Building on this previous work, Willson et al tested whether neutrophils would be able to stabilize HIF-1α through mROS release by using the G-3-P shuttle, and whether this pathway would link neutrophil glycolysis and HIF stabilization under conditions of hypoxia. They found that exposure of neutrophils to hypoxic in vitro conditions led to enhanced mROS synthesis, but not other sources of ROS. This phenomenon was associated with enhanced neutrophil survival through decreased apoptosis. Using inhibitors of mROS synthesis and of the electron transport chain, the authors found that these pathways were instrumental in stabilizing HIF-1α expression in response to hypoxia. Furthermore, G-3P dehydrogenase 2 (GPD2), the mitochondrial component of the G-3-P shuttle, was shown to be the molecule by which neutrophils produce mROS, stabilize HIF-1α, and promote neutrophil survival and other key effector functions under conditions of hypoxia. Furthermore, the authors found that modulation of glycolysis leading to increased flux through the G-3-P shuttle promotes enhanced mitochondrial membrane potential and mROS release during hypoxia.

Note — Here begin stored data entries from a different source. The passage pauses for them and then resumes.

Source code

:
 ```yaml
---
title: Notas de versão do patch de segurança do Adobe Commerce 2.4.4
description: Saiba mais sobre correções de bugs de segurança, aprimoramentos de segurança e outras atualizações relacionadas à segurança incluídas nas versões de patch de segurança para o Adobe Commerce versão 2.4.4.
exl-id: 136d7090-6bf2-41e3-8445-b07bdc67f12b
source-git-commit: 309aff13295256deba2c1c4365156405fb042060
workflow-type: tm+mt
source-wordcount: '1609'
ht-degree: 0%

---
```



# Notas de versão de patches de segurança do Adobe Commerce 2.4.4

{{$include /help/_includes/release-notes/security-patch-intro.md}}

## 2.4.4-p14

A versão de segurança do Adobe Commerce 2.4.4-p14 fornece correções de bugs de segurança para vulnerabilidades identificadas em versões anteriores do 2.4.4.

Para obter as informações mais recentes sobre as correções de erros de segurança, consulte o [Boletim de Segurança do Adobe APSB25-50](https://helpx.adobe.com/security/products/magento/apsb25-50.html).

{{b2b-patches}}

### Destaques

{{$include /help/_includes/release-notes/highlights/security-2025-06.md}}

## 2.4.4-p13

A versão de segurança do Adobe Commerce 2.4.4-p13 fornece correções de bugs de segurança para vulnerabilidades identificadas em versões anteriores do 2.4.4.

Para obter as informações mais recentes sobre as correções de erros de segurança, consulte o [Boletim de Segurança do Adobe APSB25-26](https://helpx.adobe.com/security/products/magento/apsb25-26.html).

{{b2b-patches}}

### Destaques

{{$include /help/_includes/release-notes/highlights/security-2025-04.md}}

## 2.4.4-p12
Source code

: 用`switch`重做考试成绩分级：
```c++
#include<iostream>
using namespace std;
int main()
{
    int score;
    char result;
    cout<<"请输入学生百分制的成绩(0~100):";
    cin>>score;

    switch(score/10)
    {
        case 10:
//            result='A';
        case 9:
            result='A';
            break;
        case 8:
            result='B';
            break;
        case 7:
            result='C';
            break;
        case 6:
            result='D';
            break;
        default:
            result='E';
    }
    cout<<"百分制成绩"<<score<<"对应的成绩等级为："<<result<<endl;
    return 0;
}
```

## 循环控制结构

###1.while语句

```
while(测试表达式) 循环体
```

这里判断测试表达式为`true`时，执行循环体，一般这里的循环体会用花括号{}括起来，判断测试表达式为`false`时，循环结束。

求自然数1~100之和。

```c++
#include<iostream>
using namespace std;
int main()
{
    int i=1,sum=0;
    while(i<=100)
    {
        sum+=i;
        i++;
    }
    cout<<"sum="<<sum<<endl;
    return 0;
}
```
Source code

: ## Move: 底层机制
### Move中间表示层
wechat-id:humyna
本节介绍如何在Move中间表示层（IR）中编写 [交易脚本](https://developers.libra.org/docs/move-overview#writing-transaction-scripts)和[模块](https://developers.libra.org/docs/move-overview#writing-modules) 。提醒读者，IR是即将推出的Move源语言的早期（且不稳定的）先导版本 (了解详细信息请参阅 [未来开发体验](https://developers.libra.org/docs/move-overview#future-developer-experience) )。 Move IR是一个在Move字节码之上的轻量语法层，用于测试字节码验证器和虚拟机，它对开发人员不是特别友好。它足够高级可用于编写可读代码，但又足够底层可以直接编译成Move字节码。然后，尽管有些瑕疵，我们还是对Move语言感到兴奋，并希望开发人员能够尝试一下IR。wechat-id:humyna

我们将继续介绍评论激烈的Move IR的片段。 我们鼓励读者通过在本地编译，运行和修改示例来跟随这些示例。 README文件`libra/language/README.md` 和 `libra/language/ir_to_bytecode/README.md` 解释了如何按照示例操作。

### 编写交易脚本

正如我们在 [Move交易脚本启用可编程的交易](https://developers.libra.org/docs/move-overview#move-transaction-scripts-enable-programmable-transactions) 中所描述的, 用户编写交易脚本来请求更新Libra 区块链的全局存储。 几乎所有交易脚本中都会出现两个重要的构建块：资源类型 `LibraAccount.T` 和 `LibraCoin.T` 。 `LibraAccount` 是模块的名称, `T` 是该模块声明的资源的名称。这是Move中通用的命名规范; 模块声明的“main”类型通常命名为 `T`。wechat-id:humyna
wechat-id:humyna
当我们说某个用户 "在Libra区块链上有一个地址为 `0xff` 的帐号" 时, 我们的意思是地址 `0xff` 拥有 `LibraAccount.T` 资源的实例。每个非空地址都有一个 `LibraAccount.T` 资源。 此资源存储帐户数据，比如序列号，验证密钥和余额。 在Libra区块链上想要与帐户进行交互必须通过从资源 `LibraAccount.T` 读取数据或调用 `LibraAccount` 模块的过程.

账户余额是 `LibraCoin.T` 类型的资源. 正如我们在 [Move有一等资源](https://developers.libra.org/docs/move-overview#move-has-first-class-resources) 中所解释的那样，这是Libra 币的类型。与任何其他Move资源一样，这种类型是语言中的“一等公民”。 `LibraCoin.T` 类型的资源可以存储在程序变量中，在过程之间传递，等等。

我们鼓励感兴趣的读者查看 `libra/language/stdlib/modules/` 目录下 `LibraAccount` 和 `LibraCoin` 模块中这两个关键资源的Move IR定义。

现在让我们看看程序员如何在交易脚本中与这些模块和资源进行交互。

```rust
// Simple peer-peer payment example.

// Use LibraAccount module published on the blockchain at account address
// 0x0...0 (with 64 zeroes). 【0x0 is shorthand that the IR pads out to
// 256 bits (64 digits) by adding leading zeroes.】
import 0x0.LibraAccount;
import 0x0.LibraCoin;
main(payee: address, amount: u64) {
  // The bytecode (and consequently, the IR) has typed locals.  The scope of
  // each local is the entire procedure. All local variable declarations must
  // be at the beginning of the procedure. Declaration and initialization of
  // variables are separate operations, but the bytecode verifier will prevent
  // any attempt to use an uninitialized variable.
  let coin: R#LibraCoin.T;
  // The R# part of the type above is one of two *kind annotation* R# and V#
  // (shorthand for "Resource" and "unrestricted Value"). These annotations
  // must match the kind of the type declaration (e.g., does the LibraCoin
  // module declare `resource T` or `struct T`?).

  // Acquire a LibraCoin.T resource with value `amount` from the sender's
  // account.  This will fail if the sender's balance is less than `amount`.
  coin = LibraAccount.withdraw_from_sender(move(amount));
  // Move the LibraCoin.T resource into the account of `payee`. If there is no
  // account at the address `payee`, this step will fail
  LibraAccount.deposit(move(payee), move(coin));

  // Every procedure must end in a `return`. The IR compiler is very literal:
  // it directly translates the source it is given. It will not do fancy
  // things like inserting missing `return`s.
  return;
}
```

Overall, the results from this study highlight a pathway promoting HIF-1 stabilization in neutrophils and improved cell survival during hypoxic conditions (see figure). This has implications for many diseases where low oxygen levels are prevalent, including pulmonary complications of SARS-CoV-2, where neutrophils are prominent pathogenic players in the lung tissue.10 Given the link between mROS and neutrophil extracellular traps (NETs)4 it will be interesting to evaluate how enhancement in mROS during hypoxia may modulate neutrophil functions beyond effects on apoptosis. The study has some limitations, including the use of cell lines (given how difficult it is to genetically manipulate primary neutrophils) and the lack of in vivo data that can support both the in vitro findings and the potential pharmacologic approaches that could be considered to modulate immunometabolism. Nevertheless, the results of the study expand our knowledge on the modulation of metabolic pathways in myeloid cells in conditions of low oxygen and have implications not only for acute infections, but also in chronic inflammatory conditions, such as rheumatoid arthritis and inflammatory bowel disease, where dysregulation of inflammatory and hypoxia response pathways may play important pathogenic roles.
Conflict-of-interest disclosure: The author declares no competing financial interests.